Au Québec, un Rapport spécial du protecteur du citoyen amène des recommandations afin de contrer le manque de confiance du public envers les enquêtes ainsi qu’à apporter de la crédibilité à celles-ci. Ayant, de près, les mêmes procédures que la province de l’Alberta lors de situations semblables, ce rapport affirme qu’il doit y avoir des balises qui encadrent et qui rendent l’enquête plus formelle. Les méthodes d’enquête devraient être les mêmes pour chaque enquête, et ce, à travers le pays. Pour le public, être en mesure de comprendre le processus de celles-ci et amener l’uniformisation de ces procédures amène à accorder leur confiance et ainsi s’assurer d’une décision équitable.
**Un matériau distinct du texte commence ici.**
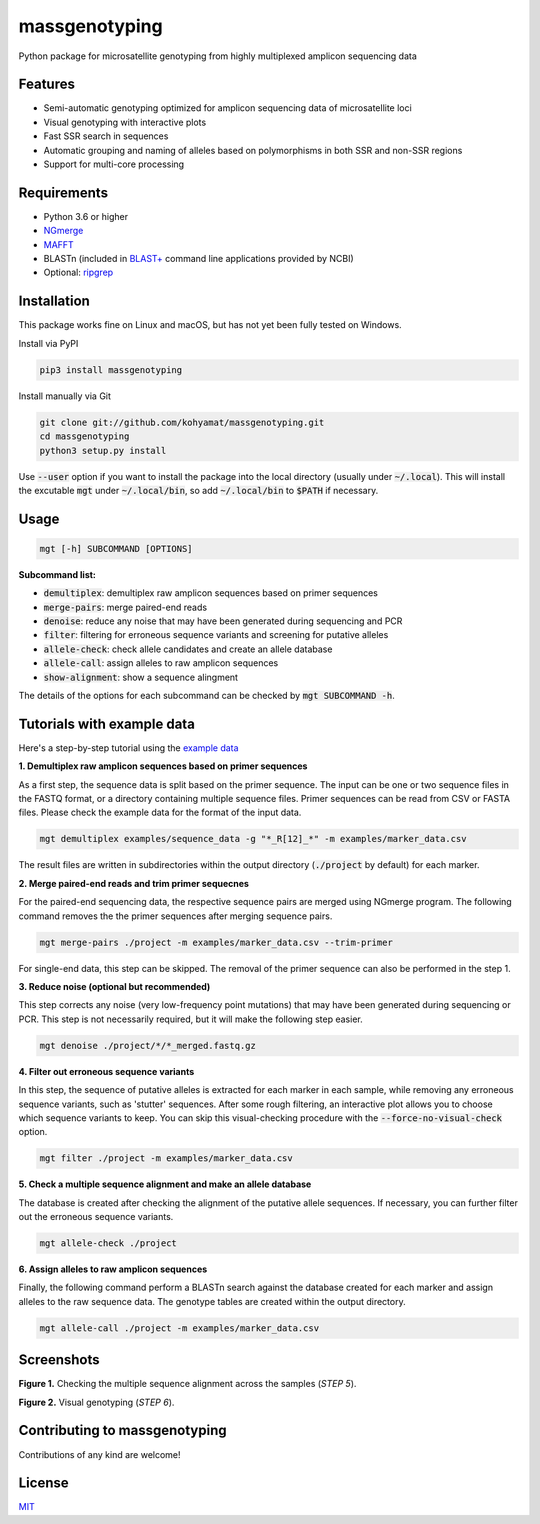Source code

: ==============
massgenotyping
==============

.. image:: https://img.shields.io/pypi/v/massgenotyping.svg?style=flat-square
    :target: https://pypi.python.org/pypi/massgenotyping
    :alt: Latest Version

.. image:: https://img.shields.io/pypi/pyversions/massgenotyping.svg?style=flat-square
    :target: https://pypi.python.org/pypi/massgenotyping
    :alt: Supported Python versions

.. image:: https://img.shields.io/pypi/l/massgenotyping.svg?style=flat-square
    :target: https://pypi.python.org/pypi/massgenotyping/
    :alt: License


Python package for microsatellite genotyping from highly multiplexed amplicon sequencing data


Features
--------

* Semi-automatic genotyping optimized for amplicon sequencing data of microsatellite loci

* Visual genotyping with interactive plots

* Fast SSR search in sequences

* Automatic grouping and naming of alleles based on polymorphisms in both SSR and non-SSR regions

* Support for multi-core processing


Requirements
------------

* Python 3.6 or higher

* `NGmerge <https://github.com/jsh58/NGmerge>`_

* `MAFFT <https://mafft.cbrc.jp/alignment/software/>`_

* BLASTn (included in `BLAST+ <https://blast.ncbi.nlm.nih.gov/Blast.cgi?PAGE_TYPE=BlastDocs&DOC_TYPE=Download>`_ command line applications provided by NCBI)

* Optional: `ripgrep <https://github.com/BurntSushi/ripgrep>`_


Installation
------------

This package works fine on Linux and macOS, but has not yet been fully tested on Windows.

Install via PyPI

.. code:: bash

    pip3 install massgenotyping

Install manually via Git

.. code:: bash

    git clone git://github.com/kohyamat/massgenotyping.git
    cd massgenotyping
    python3 setup.py install

Use :code:`--user` option if you want to install the package into the local directory (usually under :code:`~/.local`).
This will install the excutable :code:`mgt` under :code:`~/.local/bin`, so add :code:`~/.local/bin` to :code:`$PATH` if necessary.


Usage
-----

.. code:: bash

    mgt [-h] SUBCOMMAND [OPTIONS]

**Subcommand list:**

* :code:`demultiplex`: demultiplex raw amplicon sequences based on primer sequences

* :code:`merge-pairs`: merge paired-end reads

* :code:`denoise`: reduce any noise that may have been generated during sequencing and PCR

* :code:`filter`: filtering for erroneous sequence variants and screening for putative alleles

* :code:`allele-check`: check allele candidates and create an allele database

* :code:`allele-call`: assign alleles to raw amplicon sequences

* :code:`show-alignment`: show a sequence alingment

The details of the options for each subcommand can be checked by :code:`mgt SUBCOMMAND -h`.


Tutorials with example data
---------------------------

Here's a step-by-step tutorial using the `example data <https://github.com/kohyamat/massgenotyping/tree/master/examples>`_

**1. Demultiplex raw amplicon sequences based on primer sequences**

As a first step, the sequence data is split based on the primer sequence. 
The input can be one or two sequence files in the FASTQ format, or a directory containing multiple sequence files.
Primer sequences can be read from CSV or FASTA files.
Please check the example data for the format of the input data.

.. code:: bash

    mgt demultiplex examples/sequence_data -g "*_R[12]_*" -m examples/marker_data.csv

The result files are written in subdirectories within the output directory (:code:`./project` by default) for each marker.

**2. Merge paired-end reads and trim primer sequecnes**

For the paired-end sequencing data, the respective sequence pairs are merged using NGmerge program.
The following command removes the the primer sequences after merging sequence pairs.

.. code:: bash

    mgt merge-pairs ./project -m examples/marker_data.csv --trim-primer

For single-end data, this step can be skipped. The removal of the primer sequence can also be performed in the step 1.

**3. Reduce noise (optional but recommended)**

This step corrects any noise (very low-frequency point mutations) that may have been generated during sequencing or PCR.
This step is not necessarily required, but it will make the following step easier.

.. code:: bash

    mgt denoise ./project/*/*_merged.fastq.gz

**4. Filter out erroneous sequence variants**

In this step, the sequence of putative alleles is extracted for each marker in each sample,
while removing any erroneous sequence variants, such as 'stutter' sequences.
After some rough filtering, an interactive plot allows you to choose which sequence variants to keep.
You can skip this visual-checking procedure with the :code:`--force-no-visual-check` option.

.. code:: bash

    mgt filter ./project -m examples/marker_data.csv

**5. Check a multiple sequence alignment and make an allele database**

The database is created after checking the alignment of the putative allele sequences.
If necessary, you can further filter out the erroneous sequence variants.

.. code:: bash

    mgt allele-check ./project


**6. Assign alleles to raw amplicon sequences**

Finally, the following command perform a BLASTn search against the database created for each marker and assign alleles to the raw sequence data.
The genotype tables are created within the output directory.

.. code:: bash

    mgt allele-call ./project -m examples/marker_data.csv

Screenshots
-----------

.. image:: https://user-images.githubusercontent.com/6261781/78501753-205e3280-7798-11ea-98ce-32a4f631bb05.png
   :scale: 50%
   :alt: Figure 1

**Figure 1.** Checking the multiple sequence alignment across the samples (*STEP 5*).

.. image:: https://user-images.githubusercontent.com/6261781/78501825-877be700-7798-11ea-8382-3b991a42502f.png
   :scale: 50%
   :alt: Figure 2

**Figure 2.** Visual genotyping (*STEP 6*).


Contributing to massgenotyping
------------------------------

Contributions of any kind are welcome!


License
-------

`MIT <LICENSE>`_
Contrairement aux autres provinces, l’Ontario a établi un cadre strict contenant des réglementations ainsi que des obligations lors de pareilles enquêtes. Les procédures deviennent légales et ainsi chaque dérogation du cadre devient une infraction.

Les mesures de l’Ontario seraient-elles des solutions pour les autres provinces? Effectivement, il serait important d’encadrer les procédures d’enquête afin d’assurer l’impartialité et ainsi arriver à un verdict juste de la situation. Concernant le pouvoir discrétionnaire des policiers au niveau de la violence utilisée, il est évident qu’ils doivent le conserver. Ils ont été formés à ces fins et parfois la rapidité de l’action nous amène à faire des erreurs. Est-ce qu’il y a réellement une solution afin de diminuer ce type de situation?